Bladder Function Testing

Urodynamics assesses how the bladder and urethra are performing their job of storing and releasing urine. This test is typically performed for women who have problems with incontinence (involuntary loss of urine), urgency, or frequent urination. Urinary incontinence is the inability to control the release of urine from your bladder. Some people experience occasional, minor leaks — or dribbles — of urine. Others wet their clothes frequently.

Types of urinary incontinence include:

Stress incontinence. This is loss of urine when you exert pressure — stress — on your bladder by coughing, sneezing, laughing, exercising or lifting something heavy. Stress incontinence occurs when the sphincter muscle of the bladder is weakened. Commonly, you have pelvic organ prolapse as well. This prolapse can include bladder prolapse (cystocele), rectal prolapse (rectocele), and uterine prolapse. In women, physical changes resulting from pregnancy, childbirth and menopause can cause pelvic organ prolapse and stress incontinence.

Urge incontinence.
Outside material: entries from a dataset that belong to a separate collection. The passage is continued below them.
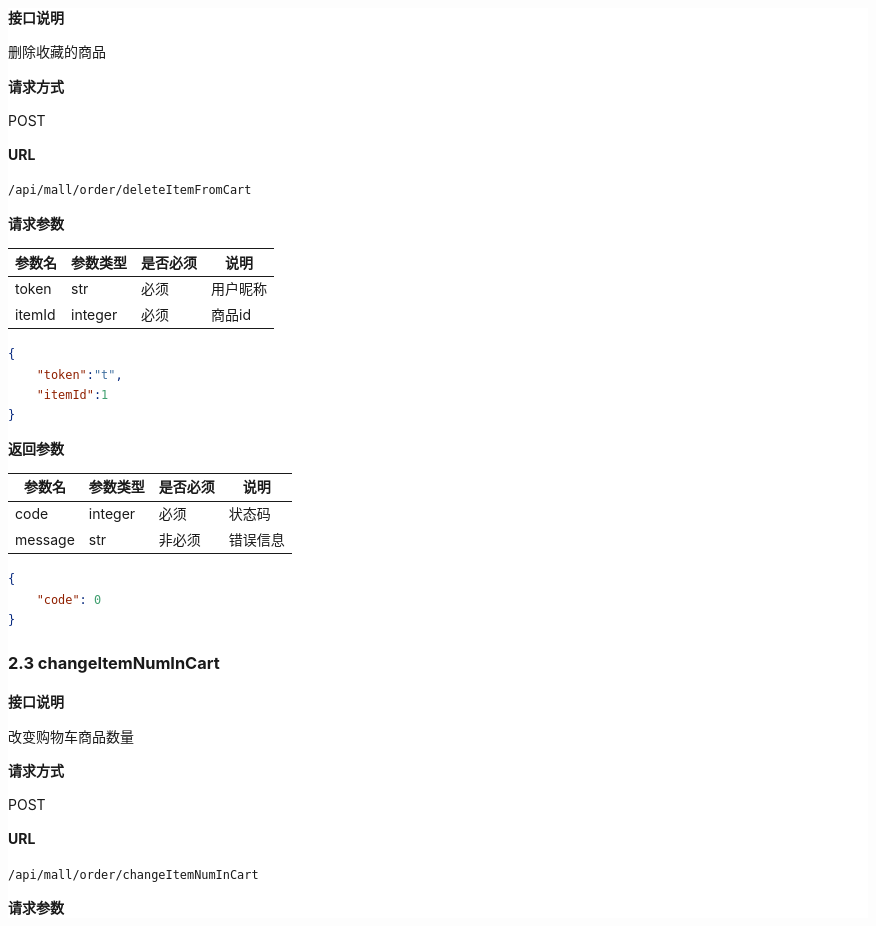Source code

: **接口说明**

删除收藏的商品

**请求方式**

POST

**URL**

```
/api/mall/order/deleteItemFromCart
```

**请求参数**

| 参数名 | 参数类型 | 是否必须 | 说明     |
| ------ | -------- | -------- | -------- |
| token  | str      | 必须     | 用户昵称 |
| itemId | integer  | 必须     | 商品id |

```json
{
    "token":"t",
    "itemId":1
}
```

**返回参数**

| 参数名 | 参数类型 | 是否必须 | 说明     |
| ------ | -------- | -------- | -------- |
| code   | integer  | 必须     | 状态码   |
| message | str      | 非必须   | 错误信息 |

```json
{
	"code": 0
}
```
### 2.3 changeItemNumInCart

**接口说明**

改变购物车商品数量

**请求方式**

POST

**URL**

```
/api/mall/order/changeItemNumInCart
```

**请求参数**
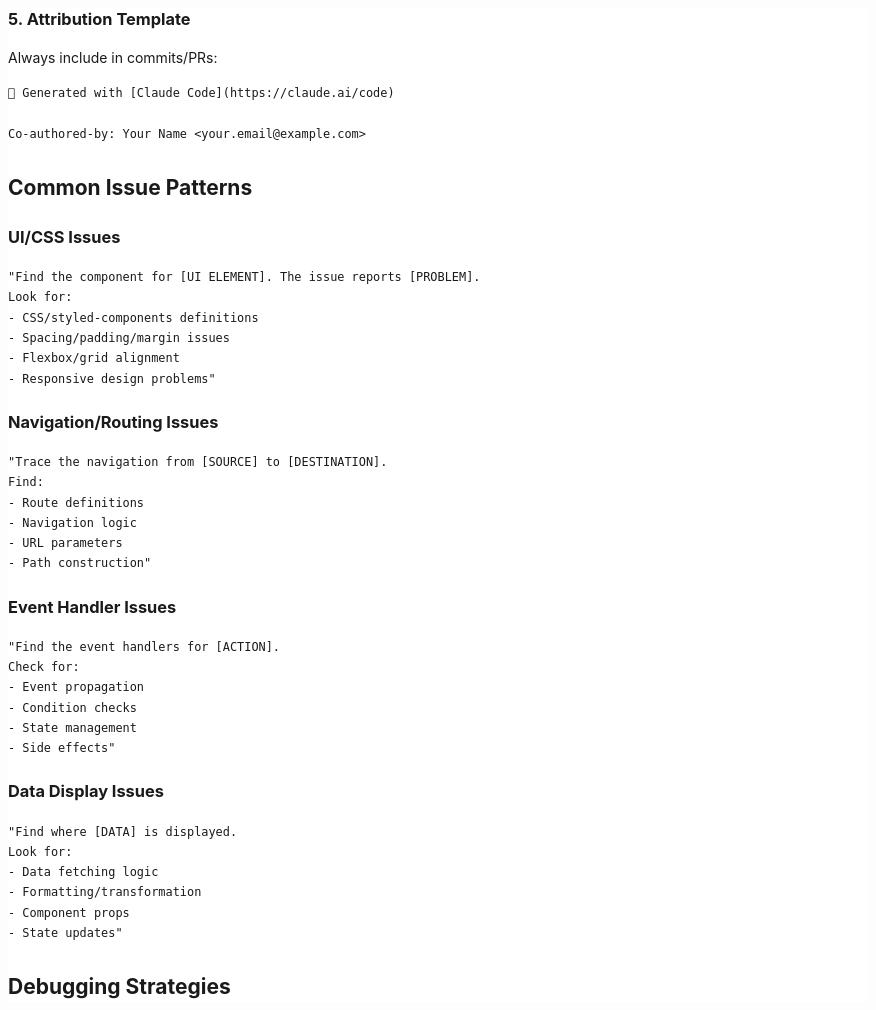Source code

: ### 5. Attribution Template

Always include in commits/PRs:
```
🤖 Generated with [Claude Code](https://claude.ai/code)

Co-authored-by: Your Name <your.email@example.com>
```

## Common Issue Patterns

### UI/CSS Issues
```
"Find the component for [UI ELEMENT]. The issue reports [PROBLEM].
Look for:
- CSS/styled-components definitions
- Spacing/padding/margin issues
- Flexbox/grid alignment
- Responsive design problems"
```

### Navigation/Routing Issues
```
"Trace the navigation from [SOURCE] to [DESTINATION].
Find:
- Route definitions
- Navigation logic
- URL parameters
- Path construction"
```

### Event Handler Issues
```
"Find the event handlers for [ACTION].
Check for:
- Event propagation
- Condition checks
- State management
- Side effects"
```

### Data Display Issues
```
"Find where [DATA] is displayed.
Look for:
- Data fetching logic
- Formatting/transformation
- Component props
- State updates"
```

## Debugging Strategies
This is a sudden, intense urge to urinate, followed by an involuntary loss of urine. Your bladder muscle contracts and may give you a warning of only a few seconds to a minute to reach a toilet. With urge incontinence, you may need to urinate often, including throughout the night.

Overflow incontinence. If you frequently or constantly dribble urine, you may have overflow incontinence, which is an inability to empty your bladder. Sometimes you may feel as if you never completely empty your bladder. When you try to urinate, you may produce only a weak stream of urine. This type of incontinence may occur in people with a damaged bladder, blocked urethra or nerve damage.

Mixed incontinence. If you experience symptoms of more than one type of urinary incontinence, such as stress incontinence and urge incontinence, you have mixed incontinence.

Urodynamic testing is the most precise way to measure how the bladder is functioning and can be used to determine what type of incontinence you have. Urodynamic tests can help determine the best treatment options.